▶ _DATASET ENTRIES_
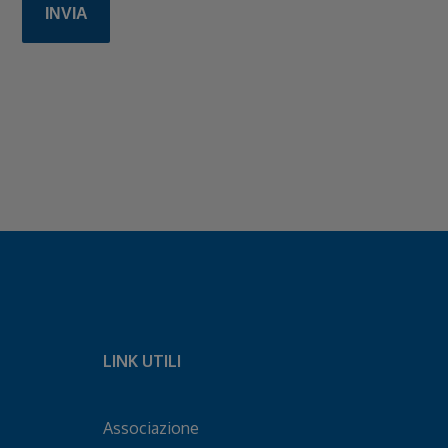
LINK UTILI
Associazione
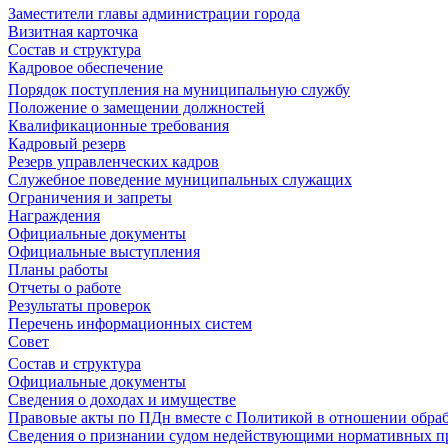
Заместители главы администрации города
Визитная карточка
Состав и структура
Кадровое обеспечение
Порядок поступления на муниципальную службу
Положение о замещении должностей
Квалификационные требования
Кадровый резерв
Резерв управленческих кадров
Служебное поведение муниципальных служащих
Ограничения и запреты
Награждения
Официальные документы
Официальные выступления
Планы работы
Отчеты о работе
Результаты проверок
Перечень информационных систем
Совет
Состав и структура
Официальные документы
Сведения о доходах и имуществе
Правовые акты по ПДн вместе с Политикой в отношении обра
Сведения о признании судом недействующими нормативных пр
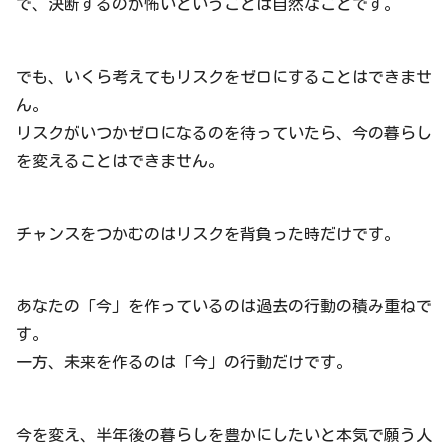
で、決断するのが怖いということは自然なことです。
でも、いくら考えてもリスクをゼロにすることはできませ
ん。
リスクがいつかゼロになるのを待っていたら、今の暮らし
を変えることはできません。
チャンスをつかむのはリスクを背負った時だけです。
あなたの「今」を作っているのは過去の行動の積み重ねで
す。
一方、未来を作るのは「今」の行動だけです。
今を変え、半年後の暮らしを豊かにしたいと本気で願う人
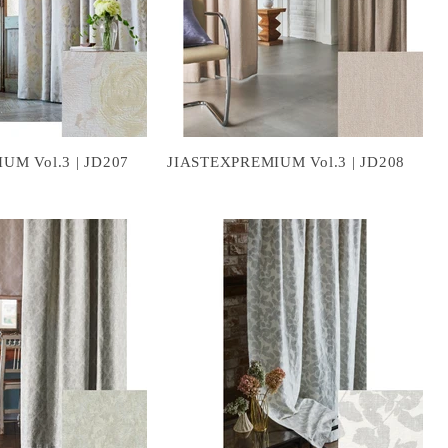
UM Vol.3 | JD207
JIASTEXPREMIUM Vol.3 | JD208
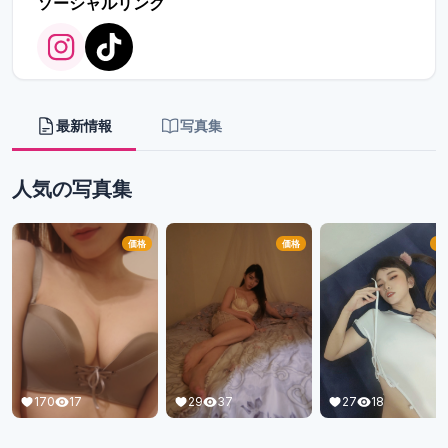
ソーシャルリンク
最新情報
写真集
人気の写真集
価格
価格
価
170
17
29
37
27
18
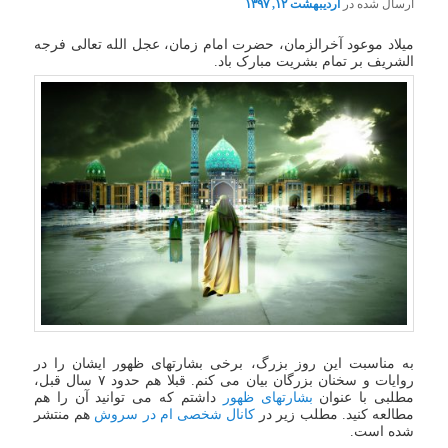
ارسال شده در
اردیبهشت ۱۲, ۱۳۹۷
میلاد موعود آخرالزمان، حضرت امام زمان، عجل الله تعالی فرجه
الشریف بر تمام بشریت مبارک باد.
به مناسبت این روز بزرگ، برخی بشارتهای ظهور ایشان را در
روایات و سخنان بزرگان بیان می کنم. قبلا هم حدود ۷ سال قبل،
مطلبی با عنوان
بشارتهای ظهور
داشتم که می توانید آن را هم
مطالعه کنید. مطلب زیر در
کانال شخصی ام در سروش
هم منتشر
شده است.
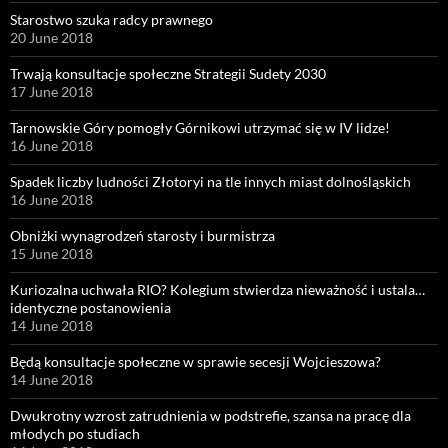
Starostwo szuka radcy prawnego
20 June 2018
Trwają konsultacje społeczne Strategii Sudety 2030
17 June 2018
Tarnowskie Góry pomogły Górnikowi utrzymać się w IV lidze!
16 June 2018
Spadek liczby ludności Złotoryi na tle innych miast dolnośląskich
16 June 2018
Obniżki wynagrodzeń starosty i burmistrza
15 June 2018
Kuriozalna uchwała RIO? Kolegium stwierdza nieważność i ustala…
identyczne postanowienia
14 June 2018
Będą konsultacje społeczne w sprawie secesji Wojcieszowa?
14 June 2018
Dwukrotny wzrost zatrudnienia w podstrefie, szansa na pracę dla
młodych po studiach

▶ _TASK DETAILS_
Count the lines of the entries above in which the string "Сведения" appears. Supply the number only.

▶ _WRITTEN ANSWER_
2